EXERCISE DETAILS
For each of the items below, turn its lines into a JSON list of strings with one string per line, skipping blank lines. Leave the pictures out.

───── DATA FOR THIS EXERCISE ─────

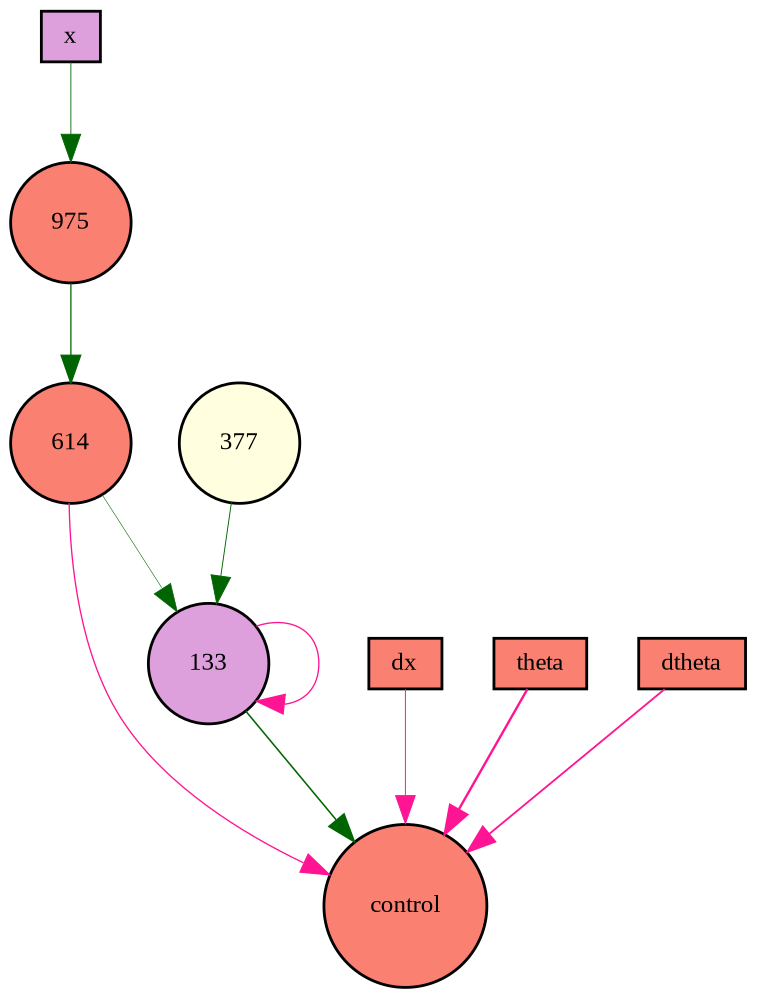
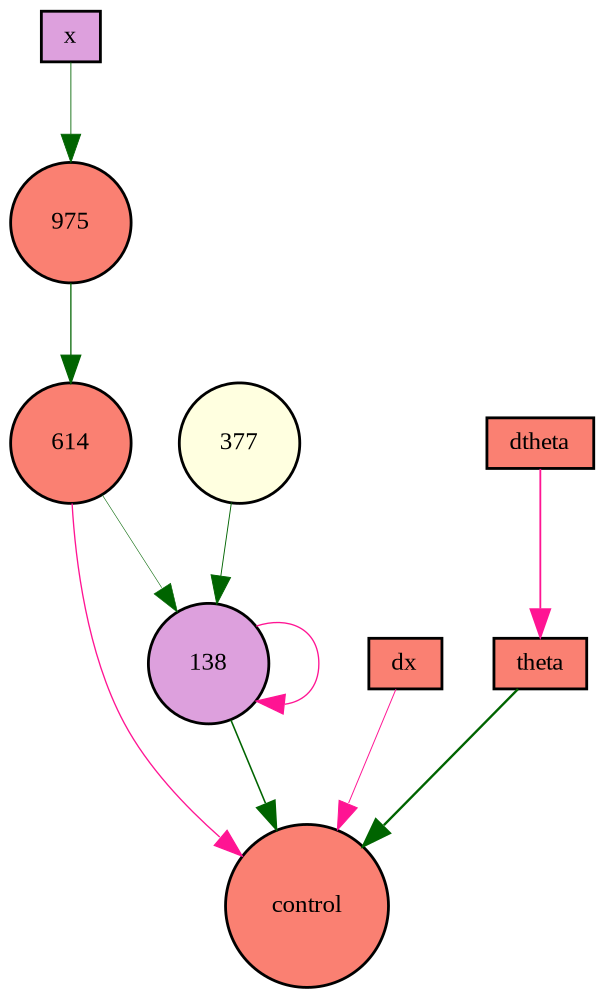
  digraph {
    fontname="Liberation Serif"
    node [fillcolor=salmon fontname="Liberation Serif" fontsize=9 shape=circle style=filled]
    edge [color=darkgreen fontname="Liberation Serif" style=bold]
    x [fillcolor=plum height=0.2 shape=box width=0.2]
    975 [height=0.2 width=0.2]
    614 [height=0.2 width=0.2]
    dx [height=0.2 shape=box width=0.2]
    control [height=0.2 width=0.2]
    theta [height=0.2 shape=box width=0.2]
    dtheta [height=0.2 shape=box width=0.2]
-   133 [fillcolor=plum height=0.2 width=0.2]
+   133 [fillcolor=plum height=0.2 width=0.2 label=138]
    377 [fillcolor=lightyellow height=0.2 width=0.2]
    x -> 975 [penwidth=0.3068539930740779]
    975 -> 614 [penwidth=0.4530612143136665]
    614 -> control [color=deeppink penwidth=0.4759112065717066 style=solid]
    614 -> 133 [penwidth=0.202227524994959]
    dx -> control [color=deeppink penwidth=0.3474961380098083 style=solid]
-   theta -> control [color=deeppink penwidth=0.8446184402553675 style=solid]
-   dtheta -> control [color=deeppink penwidth=0.6516779431623927]
+   theta -> control [penwidth=0.8446184402553675 style=solid]
+   dtheta -> theta [color=deeppink penwidth=0.6516779431623927]
    133 -> control [penwidth=0.5553789497046364]
    133 -> 133 [color=deeppink penwidth=0.47647101906803135]
    377 -> 133 [penwidth=0.33002926475673977 style=solid]
  }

─────

FULL SOLUTION
[
  "  digraph {",
  "    fontname=\"Liberation Serif\"",
  "    node [fillcolor=salmon fontname=\"Liberation Serif\" fontsize=9 shape=circle style=filled]",
  "    edge [color=darkgreen fontname=\"Liberation Serif\" style=bold]",
  "    x [fillcolor=plum height=0.2 shape=box width=0.2]",
  "    975 [height=0.2 width=0.2]",
  "    614 [height=0.2 width=0.2]",
  "    dx [height=0.2 shape=box width=0.2]",
  "    control [height=0.2 width=0.2]",
  "    theta [height=0.2 shape=box width=0.2]",
  "    dtheta [height=0.2 shape=box width=0.2]",
  "-   133 [fillcolor=plum height=0.2 width=0.2]",
  "+   133 [fillcolor=plum height=0.2 width=0.2 label=138]",
  "    377 [fillcolor=lightyellow height=0.2 width=0.2]",
  "    x -> 975 [penwidth=0.3068539930740779]",
  "    975 -> 614 [penwidth=0.4530612143136665]",
  "    614 -> control [color=deeppink penwidth=0.4759112065717066 style=solid]",
  "    614 -> 133 [penwidth=0.202227524994959]",
  "    dx -> control [color=deeppink penwidth=0.3474961380098083 style=solid]",
  "-   theta -> control [color=deeppink penwidth=0.8446184402553675 style=solid]",
  "-   dtheta -> control [color=deeppink penwidth=0.6516779431623927]",
  "+   theta -> control [penwidth=0.8446184402553675 style=solid]",
  "+   dtheta -> theta [color=deeppink penwidth=0.6516779431623927]",
  "    133 -> control [penwidth=0.5553789497046364]",
  "    133 -> 133 [color=deeppink penwidth=0.47647101906803135]",
  "    377 -> 133 [penwidth=0.33002926475673977 style=solid]",
  "  }"
]